The novelist has great sympathy for those taking her work abroad, perhaps because her own life has provided similar problems to decode
As it was the WG Sebald lecture, Margaret Atwood told her audience at the British Library, she was entitled to make it as freeform as Sebald’s writing, full of “peripatetic” wanderings, mixing up memoir with other genres, and just plain “odd”.
Though this was a warning not to expect a linear argument, let alone a theory of translation, her beguiling autobiographical digressions in Atwood in Translationland were not there just for fun. They illustrated that “we spend much of our childhood translating”; that it’s a universal activity, not one confined to professional translators. Atwood recalled a childhood divided between Ottawa (where her parents listened to bemusing BBC radio broadcasts) and a cabin in Quebec, where the local language was French and she would try to decode the writing on cereal packets.

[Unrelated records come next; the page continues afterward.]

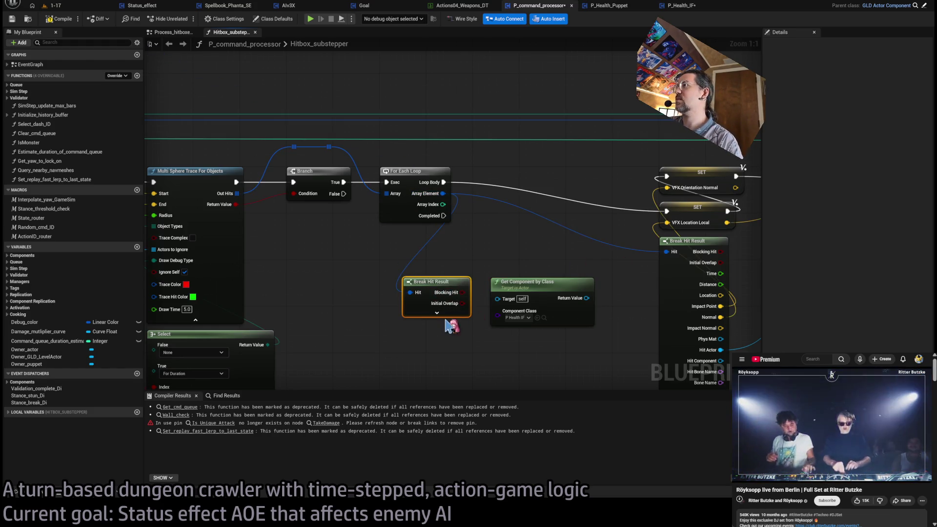
left_click_drag(468, 331, 426, 234)
mouse_move(422, 295)
left_mouse_down()
mouse_move(441, 262)
mouse_move(447, 207)
left_mouse_up()
mouse_move(390, 185)
left_mouse_down()
mouse_move(437, 251)
mouse_move(478, 250)
mouse_move(309, 299)
mouse_move(195, 304)
left_mouse_up()
scroll(495, 263, "down", 2)
scroll(495, 264, "down", 1)
left_click_drag(439, 302, 381, 307)
mouse_move(488, 307)
left_mouse_down()
mouse_move(439, 312)
mouse_move(545, 300)
left_mouse_up()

Other puzzles included the symbols used in cartoon speech bubbles to indicate extreme emotion, hints of sex in murder mysteries, and phrases such as “interfered with” in newspaper crime reports (she blundered in decrypting “child molester”, Atwood said, assuming it meant a child willing to collect moles).
And then there was nonsense verse, such as Lewis Carroll’s Jabberwocky (“helpfully some translation is provided, though by an egg”), which led her on to Alice saying to Humpty Dumpty: “The question is, whether you can make words mean so many different things.” To which he replies: “The question is, which is to be master – that’s all.” She found in this exchange an encapsulation of two possibilities: are you “using language like a tool”, or is it impossible to control and even “processing” you like a computer?
Being a novelist, Atwood implied, is at once an attempt at mastery and a surrender of control, and more loss of control – being processed – is what paradoxically happens if you’re successful enough to be translated. Although she had some examples of daft questions she’d been asked by translators (“Is this funny or not funny?”), they were outnumbered by instances of difficulties her writing posed for them (“I’m always a nightmare – puns, jokes, neologisms”), and the challenges that all fiction presents.
Balancing readability and fidelity, deciding whether to incorporate foreign phrases or go for a “seamless” read, tackling slang, finding the right language for historical fiction or for protagonists who can be “a pig, an Orc, a rabbit, a vampire, a Mohican or a curlew”, getting round the peculiarities of particular tongues (Finnish, for example, has only gender-neutral pronouns) – “the choices that bedevil the writer bedevil the translator 10 times over. If a writer has a bad day, you can say, ‘At least I don’t have to do a freaking translation.’”
Far from depicting them as nuisances bound to distort her words, she viewed translators sympathetically, as serious Alices lost in bewildering Atwoodland, and potentially as her most intimate creative partners: “Nobody is going to be reading more closely than a translator. Some have picked up typos that editors have missed.”